The proband may be the only affected family member, but if any others are affected, they are usually in the same sibship and not elsewhere in the kindred. Figure 7-7 Typical pedigree showing autosomal recessive inheritance
Sex-Influenced Disorders • Autosomal recessive disorders generally show the same frequency and severity in males and females. • Some autosomal recessive phenotypes, however, are sex-influenced, i.e, expressed in both sexes but with different frequencies or severity. • Among autosomal disorders, hemochromatosis is an example of a phenotype more common in males. • This autosomal recessive disorder of iron metabolism occurs most commonly in the approximately 0.5% of individuals of northern European extraction that are homozygous for a missense mutation replacing cysteine at position 282 with a tyrosine (Cys282Tyr) in the HFE gene.

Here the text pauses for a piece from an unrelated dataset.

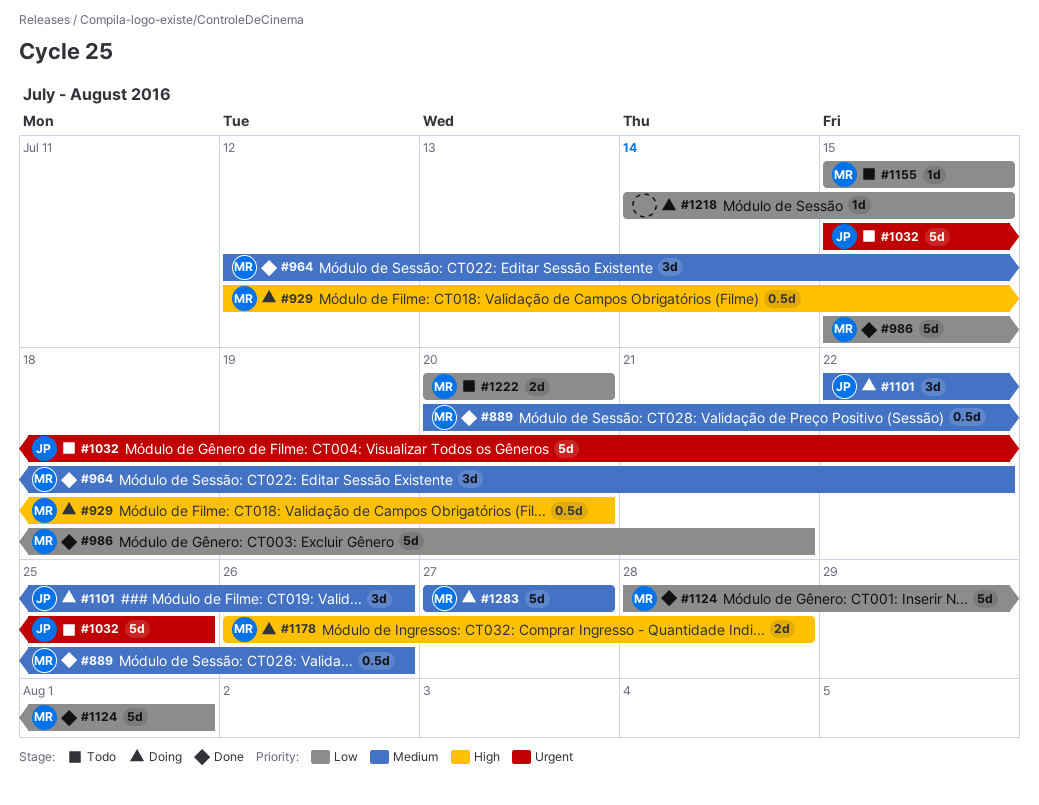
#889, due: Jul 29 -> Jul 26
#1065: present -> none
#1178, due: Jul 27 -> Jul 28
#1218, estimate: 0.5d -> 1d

Cys282Tyr homozygotes have enhanced absorption of dietary iron and often demonstrate laboratory abnormalities suggestive of excessive body stores of iron, although the condition only rarely leads to iron overload and serious damage to the heart, liver, and pancreas. • The lower incidence of the clinical disorder in females (one fifth to one tenth that of males) is believed to be related, among other factors, to lower dietary intake of iron, lower alcohol usage, and increased iron loss through menstruation among females.
Gene Frequency and Carrier Frequency • The mutant alleles responsible for a recessive disorder are generally rare, and so most people will not have even one copy of the mutant allele. • Among individuals with at least one copy of the mutant allele, however, the frequency of clinically unaffected heterozygotes with one normal allele and one mutant allele is always much greater than the frequency of affected individuals with two rare mutant alleles. • Because an autosomal recessive disorder must be inherited through both parents, the risk that any carrier will have an affected child depends partly on the chance that his or her mate is also a carrier of a mutant allele for the condition. • Thus, knowledge of the carrier frequency of a disease is clinically important for genetic counseling.
The most common autosomal recessive disorder in white children is cystic fibrosis (CF), caused by mutations in the CFTR gene. • CF is virtually unknown in Asian populations and is relatively rare in African American populations, but in white populations, about 1 child in 2000 has two mutant CFTR alleles and has the disease. • The frequency of carriers for one of the hundreds of possible mutant CFTR alleles can be calculated to be approximately 1/29.
In a population of 3247 white individuals, therefore, you can expect 1 CF patient, 112 unaffected carriers of a CFTR mutation, and 3134 normal homozygotes. • Because a patient has two mutant CFTR alleles and a carrier has only one, (112 ×1)/(112 ×1+1×2)=112/114 (about 98%) of all mutant CFTR alleles in this population of 3247 individuals are hidden in carriers (who usually are unaware that they are carriers), and only 2% are in patients.